━━━━━ Supplied material

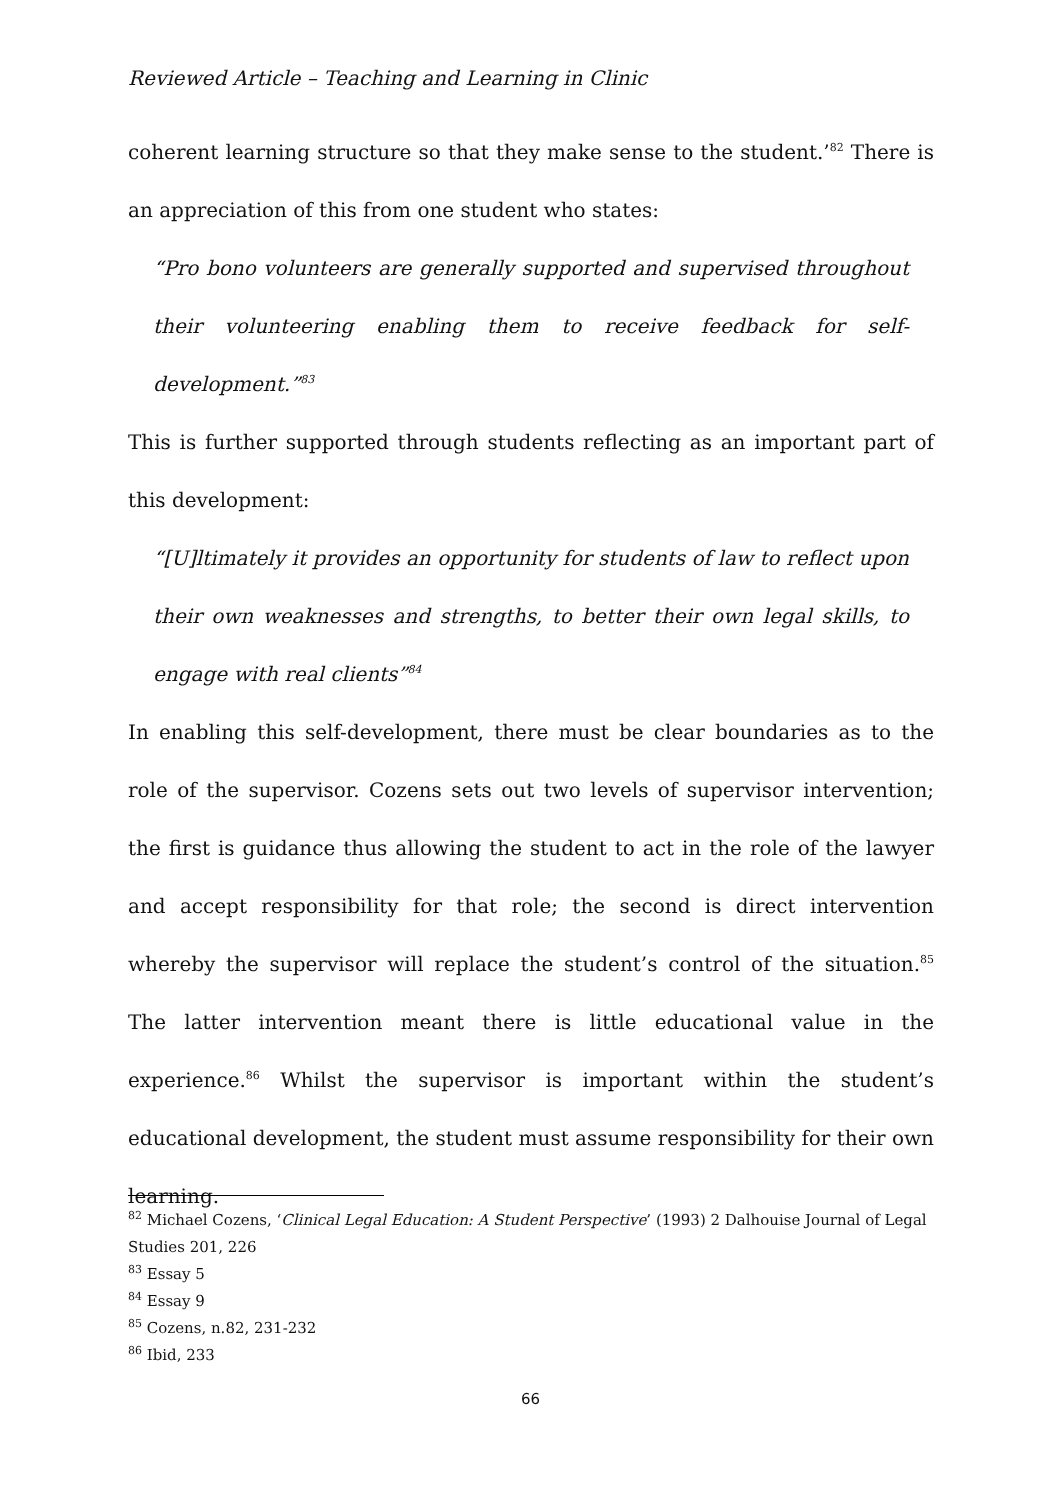Reviewed Article – Teaching and Learning in Clinic
coherent learning structure so that they make sense to the student.’<sup>82</sup> There is an appreciation of this from one student who states:
“Pro bono volunteers are generally supported and supervised throughout their volunteering enabling them to receive feedback for self-development.”<sup>83</sup>
This is further supported through students reflecting as an important part of this development:
“[U]ltimately it provides an opportunity for students of law to reflect upon their own weaknesses and strengths, to better their own legal skills, to engage with real clients”<sup>84</sup>
In enabling this self-development, there must be clear boundaries as to the role of the supervisor. Cozens sets out two levels of supervisor intervention; the first is guidance thus allowing the student to act in the role of the lawyer and accept responsibility for that role; the second is direct intervention whereby the supervisor will replace the student’s control of the situation.<sup>85</sup> The latter intervention meant there is little educational value in the experience.<sup>86</sup> Whilst the supervisor is important within the student’s educational development, the student must assume responsibility for their own learning.
<sup>82</sup> Michael Cozens, ‘Clinical Legal Education: A Student Perspective’ (1993) 2 Dalhouise Journal of Legal Studies 201, 226
<sup>83</sup> Essay 5
<sup>84</sup> Essay 9
<sup>85</sup> Cozens, n.82, 231-232
<sup>86</sup> Ibid, 233
66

━━━━━━━━━━

■ Instructions for the task
Your copy should match the records above exactly, except that it contains no pictures.

■ Your response
Reviewed Article – Teaching and Learning in Clinic
coherent learning structure so that they make sense to the student.’<sup>82</sup> There is an appreciation of this from one student who states:
“Pro bono volunteers are generally supported and supervised throughout their volunteering enabling them to receive feedback for self-development.”<sup>83</sup>
This is further supported through students reflecting as an important part of this development:
“[U]ltimately it provides an opportunity for students of law to reflect upon their own weaknesses and strengths, to better their own legal skills, to engage with real clients”<sup>84</sup>
In enabling this self-development, there must be clear boundaries as to the role of the supervisor. Cozens sets out two levels of supervisor intervention; the first is guidance thus allowing the student to act in the role of the lawyer and accept responsibility for that role; the second is direct intervention whereby the supervisor will replace the student’s control of the situation.<sup>85</sup> The latter intervention meant there is little educational value in the experience.<sup>86</sup> Whilst the supervisor is important within the student’s educational development, the student must assume responsibility for their own learning.
<sup>82</sup> Michael Cozens, ‘Clinical Legal Education: A Student Perspective’ (1993) 2 Dalhouise Journal of Legal Studies 201, 226
<sup>83</sup> Essay 5
<sup>84</sup> Essay 9
<sup>85</sup> Cozens, n.82, 231-232
<sup>86</sup> Ibid, 233
66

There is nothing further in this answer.